TÜİK, mezbahane ve kulak küpesi yoluyla tespit edilebilen mezbahane dışı kesimleri hesaba katarak bu rakamları açıklamış.

Kasapların kestiği, gayriresmi ve kulak küpesiz hayvan miktarını bu hesaba katarsak benim tahminim rakamlar en az yüzde 50 artar.

Sadece TÜİK verilerine bakılarak Türkiye’deki 80 milyon nüfusun et tüketimi ortalamasını çıkarırsak, kişi başı ayda 1,2 kg et tüketmiş oluyor.

Evine bayramdan bayrama et girenleri, ayda 1-2 kg eti zor alanları düşündüğünüzde, birilerinin çok fazla et tükettiğini düşünüyorsunuz.

Bir de bunu düşünelim.

Sırbistan’dan ithal edilen 5 bin ton etin hepsinin bir günde geldiğini varsayarsak, Türkiye’de yaklaşık 14 bin şubesi bulunan BİM ve A101’lerin her mağazasına 357 Kg et gelmesi gerekiyor. 5 bin ton etin hepsi bir günde gelmediğine göre, bizim mahalledeki BİM’in dolabında sadece bu etlerden en az 50 kilo olduğuna göre bu işin içinde başka bir iş var demekten insan kendini alamıyor.

Ayrıca, Türkiye’de bir yıl içinde kesilen 6 milyona yakın küçükbaş, 4 milyona yakın büyükbaş hayvanın karaciğerlerini varsayalım ki günde 1 ton ciğer satan Urfa’daki ciğerciler tüketti.

Peki bu kadar hayvanın akciğerlerini, kellelerini, böbreklerini, yüreklerini, dalaklarını ne yaptık?

Bir sığır kellesinden ortalama 15 kg et çıkıyor.

Düşünebiliyor musunuz?

Türkiye’de bir yılda kesilen sığırların sadece testislerinin ağırlığı kadar Sırbistan’dan et alıyoruz ve piyasa fiyatları yüzde 30 düşüyor.

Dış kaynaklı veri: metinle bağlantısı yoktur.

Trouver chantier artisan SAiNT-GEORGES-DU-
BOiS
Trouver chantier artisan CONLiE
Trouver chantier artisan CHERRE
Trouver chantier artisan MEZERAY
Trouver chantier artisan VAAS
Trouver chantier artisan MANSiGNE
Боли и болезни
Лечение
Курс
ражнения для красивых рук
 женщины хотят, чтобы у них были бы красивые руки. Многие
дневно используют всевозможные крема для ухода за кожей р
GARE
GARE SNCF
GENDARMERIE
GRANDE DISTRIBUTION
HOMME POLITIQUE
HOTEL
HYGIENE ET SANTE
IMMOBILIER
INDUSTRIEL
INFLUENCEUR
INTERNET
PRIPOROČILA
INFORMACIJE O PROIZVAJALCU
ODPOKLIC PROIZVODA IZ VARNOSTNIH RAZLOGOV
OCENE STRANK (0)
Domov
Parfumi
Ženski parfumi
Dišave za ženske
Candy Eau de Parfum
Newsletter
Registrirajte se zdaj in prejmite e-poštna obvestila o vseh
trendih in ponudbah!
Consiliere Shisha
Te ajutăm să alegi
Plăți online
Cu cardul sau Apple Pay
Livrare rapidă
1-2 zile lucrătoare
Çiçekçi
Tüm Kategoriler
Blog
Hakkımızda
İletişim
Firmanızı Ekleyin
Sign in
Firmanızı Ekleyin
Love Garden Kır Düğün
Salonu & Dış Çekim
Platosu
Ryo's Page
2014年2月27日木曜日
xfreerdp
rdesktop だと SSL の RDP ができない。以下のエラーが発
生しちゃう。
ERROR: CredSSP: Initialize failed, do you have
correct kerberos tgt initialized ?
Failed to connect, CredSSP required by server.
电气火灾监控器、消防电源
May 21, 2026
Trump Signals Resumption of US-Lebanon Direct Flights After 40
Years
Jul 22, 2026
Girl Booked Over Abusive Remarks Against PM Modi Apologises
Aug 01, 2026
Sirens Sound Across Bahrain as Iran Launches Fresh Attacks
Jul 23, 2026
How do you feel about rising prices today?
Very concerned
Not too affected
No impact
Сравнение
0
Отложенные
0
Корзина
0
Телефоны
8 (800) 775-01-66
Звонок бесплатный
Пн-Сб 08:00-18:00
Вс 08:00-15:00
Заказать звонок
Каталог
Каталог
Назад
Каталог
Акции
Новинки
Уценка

Belediyeler her köye bir taziye evi yapacağına, köye dönen her vatandaşa bir ahır yapsa bu konuları yazmayacağız, konuşmayacağız.

Et üzerine yaptığımız bunca hesap kitap, ürküten, düşündüren şüphelerden sonra et mi yersiniz dert mi bilemem.

Afiyet olsun.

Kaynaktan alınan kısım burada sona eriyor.